[[ Data supplied open ]]

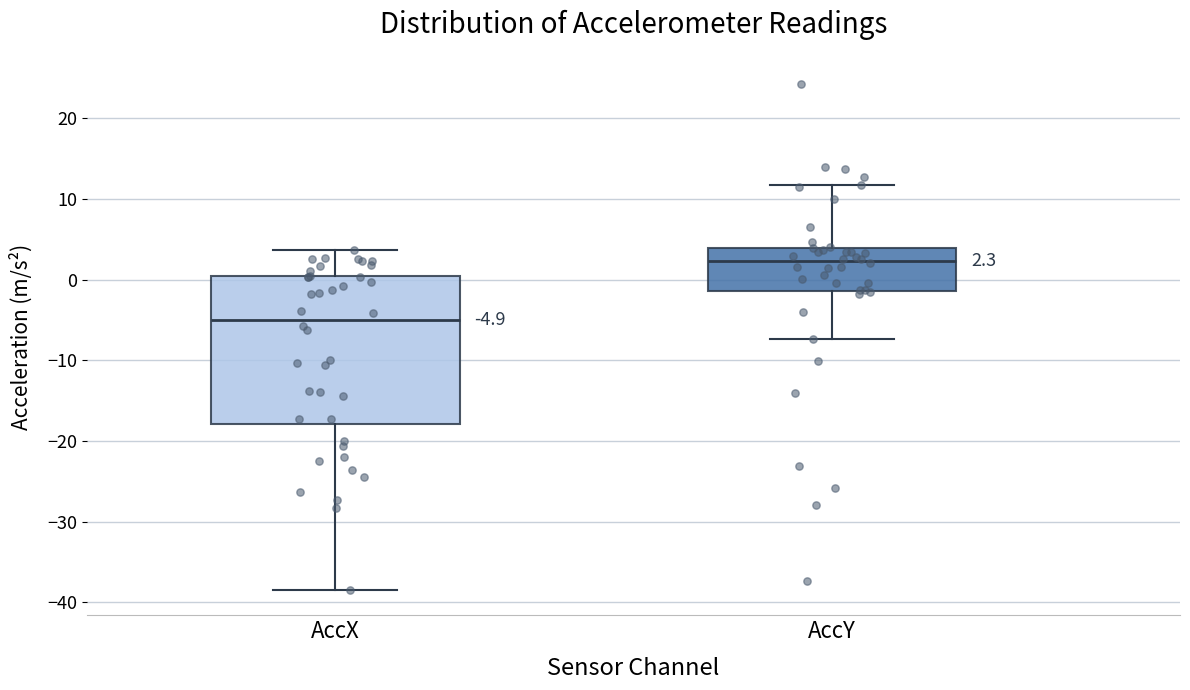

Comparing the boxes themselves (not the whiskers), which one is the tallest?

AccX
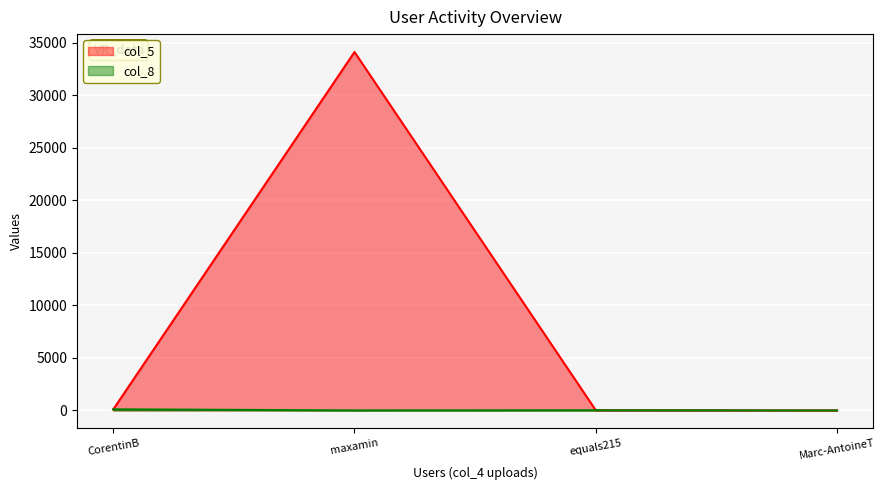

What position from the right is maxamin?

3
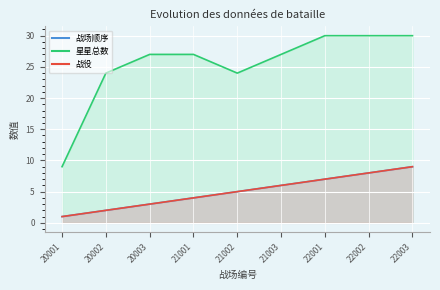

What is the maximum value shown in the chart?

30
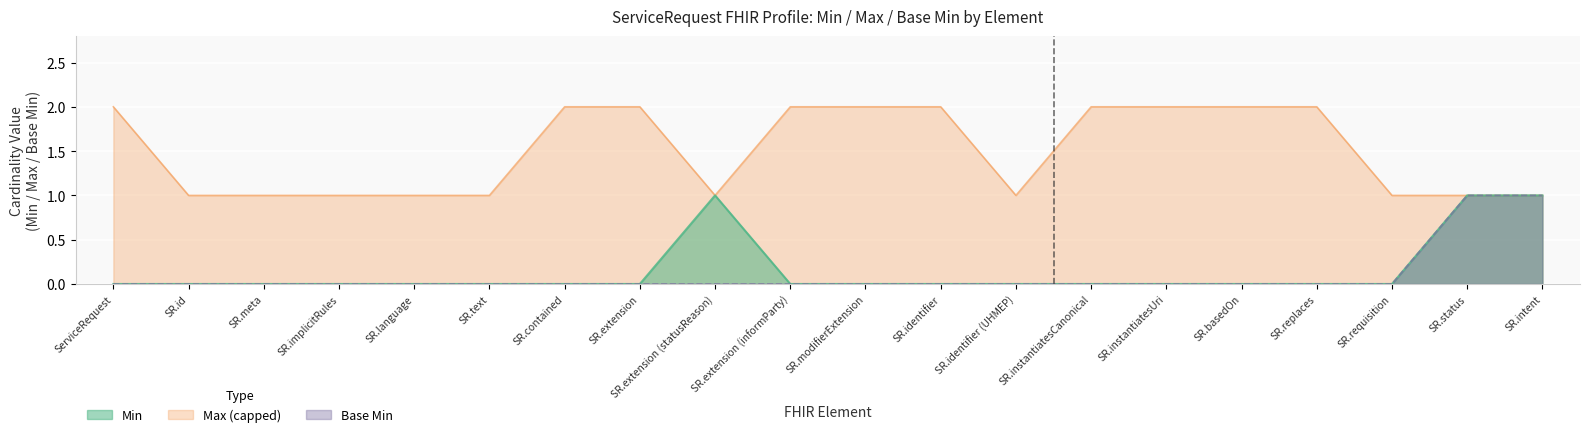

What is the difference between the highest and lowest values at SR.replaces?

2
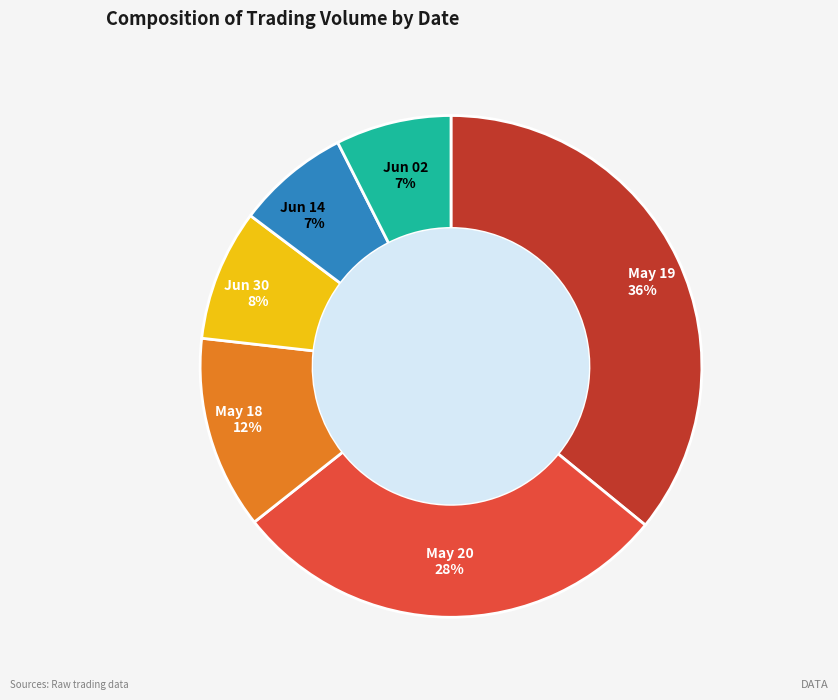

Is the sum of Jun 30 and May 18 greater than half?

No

[[ Data supplied closed ]]
[[ Data supplied open ]]

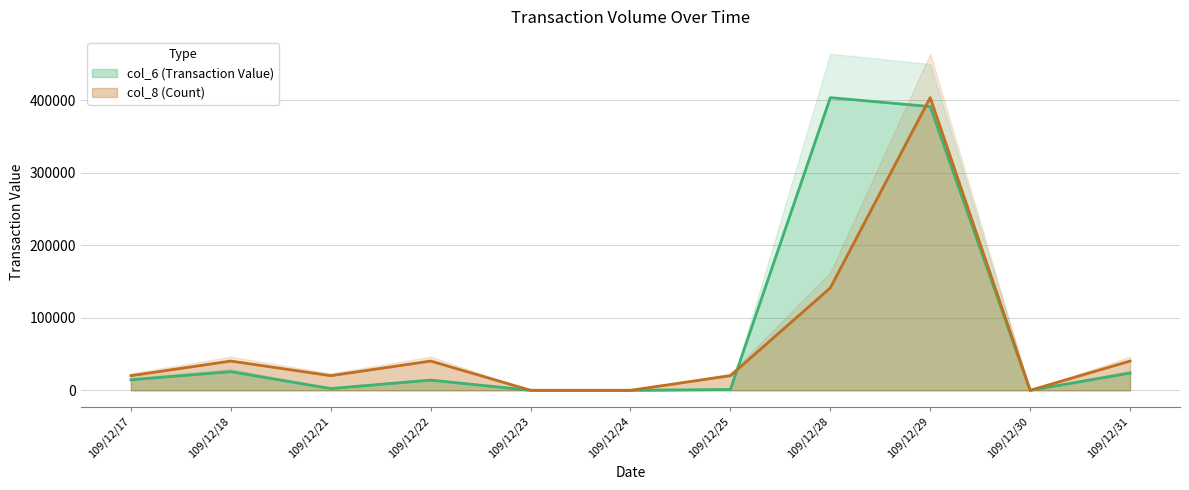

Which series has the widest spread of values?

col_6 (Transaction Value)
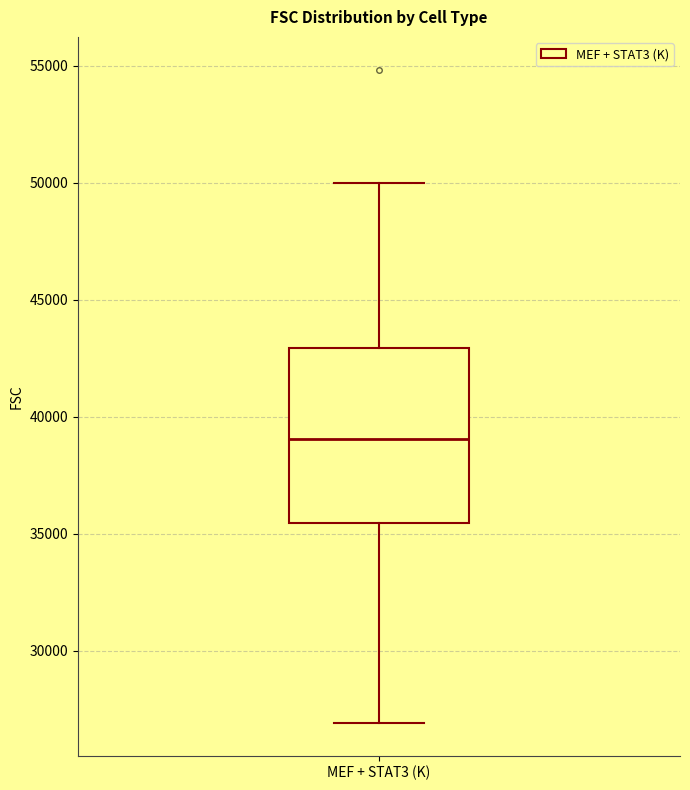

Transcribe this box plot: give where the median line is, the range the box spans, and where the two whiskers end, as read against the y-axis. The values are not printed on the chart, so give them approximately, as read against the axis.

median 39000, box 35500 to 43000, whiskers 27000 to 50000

[[ Data supplied closed ]]

__Work order__. Format the rows from the line containing "What is the difference" through the line containing "Is the sum of", both ends included, as a JSON list of strings with one string per line and no blank lines. Omit the pictures.

__Response to this exercise__.
[
  "What is the difference between the highest and lowest values at SR.replaces?",
  "2",
  "Is the sum of Jun 30 and May 18 greater than half?"
]